Examine the data line by line and report how many lines include the word "middle", with no additional output.

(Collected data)
----
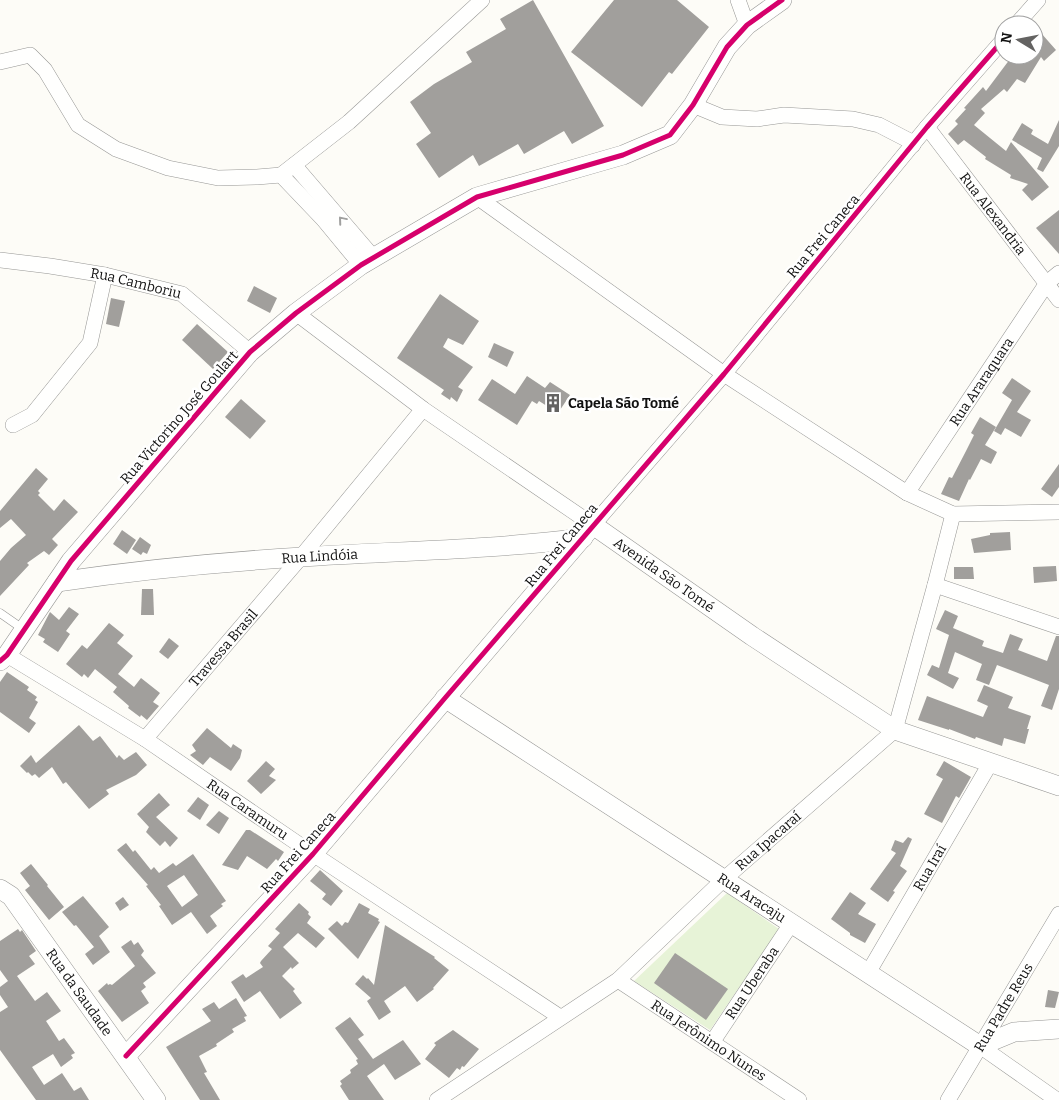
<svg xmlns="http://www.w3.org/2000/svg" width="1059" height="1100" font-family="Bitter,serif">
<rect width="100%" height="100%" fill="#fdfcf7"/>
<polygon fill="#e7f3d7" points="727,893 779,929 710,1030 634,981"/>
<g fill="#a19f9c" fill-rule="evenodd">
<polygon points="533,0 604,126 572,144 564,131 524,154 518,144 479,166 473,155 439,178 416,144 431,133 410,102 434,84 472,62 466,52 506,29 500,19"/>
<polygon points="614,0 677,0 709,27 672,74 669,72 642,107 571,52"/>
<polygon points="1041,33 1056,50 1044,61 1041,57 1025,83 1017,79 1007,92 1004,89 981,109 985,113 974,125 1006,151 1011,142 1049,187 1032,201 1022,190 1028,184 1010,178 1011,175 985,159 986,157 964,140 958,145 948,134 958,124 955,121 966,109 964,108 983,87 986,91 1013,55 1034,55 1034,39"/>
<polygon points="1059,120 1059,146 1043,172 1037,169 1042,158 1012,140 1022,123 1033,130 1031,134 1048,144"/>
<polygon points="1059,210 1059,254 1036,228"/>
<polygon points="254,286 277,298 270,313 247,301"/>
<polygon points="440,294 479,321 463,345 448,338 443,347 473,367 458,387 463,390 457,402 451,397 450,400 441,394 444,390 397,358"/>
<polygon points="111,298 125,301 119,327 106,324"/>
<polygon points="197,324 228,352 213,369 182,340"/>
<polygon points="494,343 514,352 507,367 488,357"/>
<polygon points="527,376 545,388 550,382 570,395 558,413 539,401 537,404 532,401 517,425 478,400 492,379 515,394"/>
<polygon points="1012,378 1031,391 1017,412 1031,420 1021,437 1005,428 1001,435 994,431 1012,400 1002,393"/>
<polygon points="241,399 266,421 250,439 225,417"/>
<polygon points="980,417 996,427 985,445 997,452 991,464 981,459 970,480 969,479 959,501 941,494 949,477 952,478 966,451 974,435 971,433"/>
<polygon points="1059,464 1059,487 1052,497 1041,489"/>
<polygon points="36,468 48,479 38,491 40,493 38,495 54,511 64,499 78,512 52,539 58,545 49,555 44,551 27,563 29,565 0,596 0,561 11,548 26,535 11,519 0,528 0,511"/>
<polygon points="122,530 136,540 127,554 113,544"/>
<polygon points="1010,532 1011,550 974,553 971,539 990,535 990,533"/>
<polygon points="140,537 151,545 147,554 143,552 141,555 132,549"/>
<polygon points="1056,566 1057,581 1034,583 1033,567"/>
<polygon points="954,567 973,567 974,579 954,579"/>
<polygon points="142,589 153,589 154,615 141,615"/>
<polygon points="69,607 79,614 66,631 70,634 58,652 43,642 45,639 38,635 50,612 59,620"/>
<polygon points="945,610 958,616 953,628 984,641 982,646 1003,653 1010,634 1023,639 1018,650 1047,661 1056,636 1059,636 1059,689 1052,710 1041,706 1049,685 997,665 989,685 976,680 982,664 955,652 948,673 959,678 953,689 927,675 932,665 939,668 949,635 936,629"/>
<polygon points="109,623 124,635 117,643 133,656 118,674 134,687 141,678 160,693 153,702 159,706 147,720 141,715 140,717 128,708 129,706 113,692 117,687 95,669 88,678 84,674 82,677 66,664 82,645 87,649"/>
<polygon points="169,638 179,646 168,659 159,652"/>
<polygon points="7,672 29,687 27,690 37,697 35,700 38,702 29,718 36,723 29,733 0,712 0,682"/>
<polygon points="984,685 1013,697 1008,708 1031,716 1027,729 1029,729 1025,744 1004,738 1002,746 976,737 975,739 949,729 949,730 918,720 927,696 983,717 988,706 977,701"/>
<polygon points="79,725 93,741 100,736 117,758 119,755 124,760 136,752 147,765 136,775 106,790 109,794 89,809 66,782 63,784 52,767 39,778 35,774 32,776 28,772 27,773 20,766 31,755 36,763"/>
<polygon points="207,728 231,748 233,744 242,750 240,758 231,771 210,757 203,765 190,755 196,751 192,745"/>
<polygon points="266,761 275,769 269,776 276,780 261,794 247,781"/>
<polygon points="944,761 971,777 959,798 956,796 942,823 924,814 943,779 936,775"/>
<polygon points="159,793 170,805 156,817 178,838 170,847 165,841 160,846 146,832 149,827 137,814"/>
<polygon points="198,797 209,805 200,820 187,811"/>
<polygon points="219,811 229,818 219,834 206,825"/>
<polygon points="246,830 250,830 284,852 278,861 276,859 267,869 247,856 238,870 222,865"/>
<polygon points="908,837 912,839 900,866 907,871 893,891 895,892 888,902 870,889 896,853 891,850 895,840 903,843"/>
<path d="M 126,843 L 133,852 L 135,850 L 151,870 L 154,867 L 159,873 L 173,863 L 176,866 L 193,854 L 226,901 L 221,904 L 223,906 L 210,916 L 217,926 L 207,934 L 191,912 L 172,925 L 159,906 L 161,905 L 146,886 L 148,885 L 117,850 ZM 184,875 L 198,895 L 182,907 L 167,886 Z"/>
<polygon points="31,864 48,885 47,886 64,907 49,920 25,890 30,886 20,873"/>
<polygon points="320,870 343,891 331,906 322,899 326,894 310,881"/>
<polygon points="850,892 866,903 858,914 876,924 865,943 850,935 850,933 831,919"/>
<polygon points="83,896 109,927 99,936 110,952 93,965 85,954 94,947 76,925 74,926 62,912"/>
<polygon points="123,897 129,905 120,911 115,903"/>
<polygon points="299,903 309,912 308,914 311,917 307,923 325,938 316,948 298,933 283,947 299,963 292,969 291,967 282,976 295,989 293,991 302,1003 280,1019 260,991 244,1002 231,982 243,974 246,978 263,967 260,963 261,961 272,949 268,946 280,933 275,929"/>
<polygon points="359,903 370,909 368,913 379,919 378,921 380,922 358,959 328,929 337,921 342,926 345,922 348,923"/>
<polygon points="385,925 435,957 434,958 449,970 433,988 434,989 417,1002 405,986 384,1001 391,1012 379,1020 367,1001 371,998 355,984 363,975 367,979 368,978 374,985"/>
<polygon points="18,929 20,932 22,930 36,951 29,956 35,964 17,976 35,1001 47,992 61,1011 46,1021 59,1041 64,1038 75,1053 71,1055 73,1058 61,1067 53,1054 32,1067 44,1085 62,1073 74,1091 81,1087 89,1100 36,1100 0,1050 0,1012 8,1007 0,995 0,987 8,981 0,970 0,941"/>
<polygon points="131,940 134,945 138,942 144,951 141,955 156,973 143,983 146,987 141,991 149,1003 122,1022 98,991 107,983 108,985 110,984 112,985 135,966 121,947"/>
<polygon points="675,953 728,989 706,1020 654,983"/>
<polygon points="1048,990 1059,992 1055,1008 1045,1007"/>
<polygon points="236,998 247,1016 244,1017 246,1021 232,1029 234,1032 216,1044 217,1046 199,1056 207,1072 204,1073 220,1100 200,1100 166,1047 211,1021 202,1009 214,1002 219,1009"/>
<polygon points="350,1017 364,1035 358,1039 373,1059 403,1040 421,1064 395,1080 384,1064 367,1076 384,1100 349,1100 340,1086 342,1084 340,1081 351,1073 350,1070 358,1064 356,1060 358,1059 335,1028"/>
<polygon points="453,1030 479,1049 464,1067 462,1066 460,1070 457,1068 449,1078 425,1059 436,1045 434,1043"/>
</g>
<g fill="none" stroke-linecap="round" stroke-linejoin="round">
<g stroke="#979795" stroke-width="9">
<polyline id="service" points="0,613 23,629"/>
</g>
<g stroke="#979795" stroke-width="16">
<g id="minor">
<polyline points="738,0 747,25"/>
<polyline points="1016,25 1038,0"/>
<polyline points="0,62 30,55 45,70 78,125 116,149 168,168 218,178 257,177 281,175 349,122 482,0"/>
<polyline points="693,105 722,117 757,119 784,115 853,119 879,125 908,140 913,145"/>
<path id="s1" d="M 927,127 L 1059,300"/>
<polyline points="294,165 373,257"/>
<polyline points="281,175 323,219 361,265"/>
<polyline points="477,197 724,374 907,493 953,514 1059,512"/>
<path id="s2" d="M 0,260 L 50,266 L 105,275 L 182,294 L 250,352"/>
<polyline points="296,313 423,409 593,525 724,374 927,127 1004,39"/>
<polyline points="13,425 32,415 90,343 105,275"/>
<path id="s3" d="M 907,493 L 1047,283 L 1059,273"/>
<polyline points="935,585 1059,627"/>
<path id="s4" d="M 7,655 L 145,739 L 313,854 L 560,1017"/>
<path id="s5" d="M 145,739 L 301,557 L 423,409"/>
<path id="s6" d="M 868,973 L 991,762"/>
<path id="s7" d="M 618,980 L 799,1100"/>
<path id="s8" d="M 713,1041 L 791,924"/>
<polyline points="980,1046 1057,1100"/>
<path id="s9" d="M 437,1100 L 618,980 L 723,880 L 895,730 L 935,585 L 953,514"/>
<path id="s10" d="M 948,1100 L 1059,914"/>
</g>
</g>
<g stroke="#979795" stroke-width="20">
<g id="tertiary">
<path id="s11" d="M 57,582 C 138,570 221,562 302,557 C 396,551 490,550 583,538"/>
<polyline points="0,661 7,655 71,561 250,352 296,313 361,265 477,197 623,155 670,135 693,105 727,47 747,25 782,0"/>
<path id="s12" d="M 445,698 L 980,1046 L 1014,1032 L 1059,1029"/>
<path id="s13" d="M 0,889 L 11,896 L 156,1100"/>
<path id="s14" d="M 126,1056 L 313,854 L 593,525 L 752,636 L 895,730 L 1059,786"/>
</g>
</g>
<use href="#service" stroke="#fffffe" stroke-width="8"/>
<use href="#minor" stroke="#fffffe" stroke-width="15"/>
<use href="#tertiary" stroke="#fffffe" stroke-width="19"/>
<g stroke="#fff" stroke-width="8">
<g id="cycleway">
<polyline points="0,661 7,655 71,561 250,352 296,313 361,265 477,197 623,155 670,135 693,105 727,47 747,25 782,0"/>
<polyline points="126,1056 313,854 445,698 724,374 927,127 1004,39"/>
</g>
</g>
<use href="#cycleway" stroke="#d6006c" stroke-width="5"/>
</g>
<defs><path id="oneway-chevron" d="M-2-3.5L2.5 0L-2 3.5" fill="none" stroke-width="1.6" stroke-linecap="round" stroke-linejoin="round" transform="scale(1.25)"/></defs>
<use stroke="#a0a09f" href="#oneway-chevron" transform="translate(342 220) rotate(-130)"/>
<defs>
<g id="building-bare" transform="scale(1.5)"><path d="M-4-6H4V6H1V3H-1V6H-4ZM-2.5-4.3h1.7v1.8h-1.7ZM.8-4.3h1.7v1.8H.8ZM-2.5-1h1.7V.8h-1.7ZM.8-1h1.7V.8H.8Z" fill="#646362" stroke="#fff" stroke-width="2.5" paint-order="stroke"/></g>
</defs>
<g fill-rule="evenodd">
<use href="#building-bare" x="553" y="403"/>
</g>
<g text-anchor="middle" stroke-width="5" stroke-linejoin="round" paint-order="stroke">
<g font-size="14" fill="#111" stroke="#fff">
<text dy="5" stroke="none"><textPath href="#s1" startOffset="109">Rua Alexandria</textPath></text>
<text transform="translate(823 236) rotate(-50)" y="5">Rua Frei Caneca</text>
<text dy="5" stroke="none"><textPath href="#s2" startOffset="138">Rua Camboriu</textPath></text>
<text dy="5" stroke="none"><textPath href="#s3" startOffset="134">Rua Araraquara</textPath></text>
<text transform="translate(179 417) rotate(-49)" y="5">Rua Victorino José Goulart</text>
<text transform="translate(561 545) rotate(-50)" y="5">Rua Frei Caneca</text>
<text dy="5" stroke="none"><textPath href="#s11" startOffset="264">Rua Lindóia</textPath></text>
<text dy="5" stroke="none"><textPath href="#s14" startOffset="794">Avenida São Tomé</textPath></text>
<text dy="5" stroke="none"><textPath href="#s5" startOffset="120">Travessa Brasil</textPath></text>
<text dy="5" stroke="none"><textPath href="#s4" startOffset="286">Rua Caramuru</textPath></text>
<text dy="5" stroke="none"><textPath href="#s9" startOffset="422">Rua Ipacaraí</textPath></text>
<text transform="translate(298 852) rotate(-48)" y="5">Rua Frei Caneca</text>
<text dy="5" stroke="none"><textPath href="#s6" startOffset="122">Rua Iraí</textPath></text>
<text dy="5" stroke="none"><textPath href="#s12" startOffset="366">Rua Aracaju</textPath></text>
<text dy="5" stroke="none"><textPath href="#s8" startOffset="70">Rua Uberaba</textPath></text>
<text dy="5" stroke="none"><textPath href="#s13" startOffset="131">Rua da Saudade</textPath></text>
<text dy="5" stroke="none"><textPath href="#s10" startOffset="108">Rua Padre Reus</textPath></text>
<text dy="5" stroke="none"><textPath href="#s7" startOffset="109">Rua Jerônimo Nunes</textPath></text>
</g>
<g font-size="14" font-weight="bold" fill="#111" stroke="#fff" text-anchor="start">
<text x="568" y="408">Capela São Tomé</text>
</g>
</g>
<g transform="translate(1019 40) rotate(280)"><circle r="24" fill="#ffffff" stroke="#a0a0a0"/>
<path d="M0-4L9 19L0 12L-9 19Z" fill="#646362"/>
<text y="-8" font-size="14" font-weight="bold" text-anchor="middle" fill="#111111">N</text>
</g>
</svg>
----
TASK RESULT — 2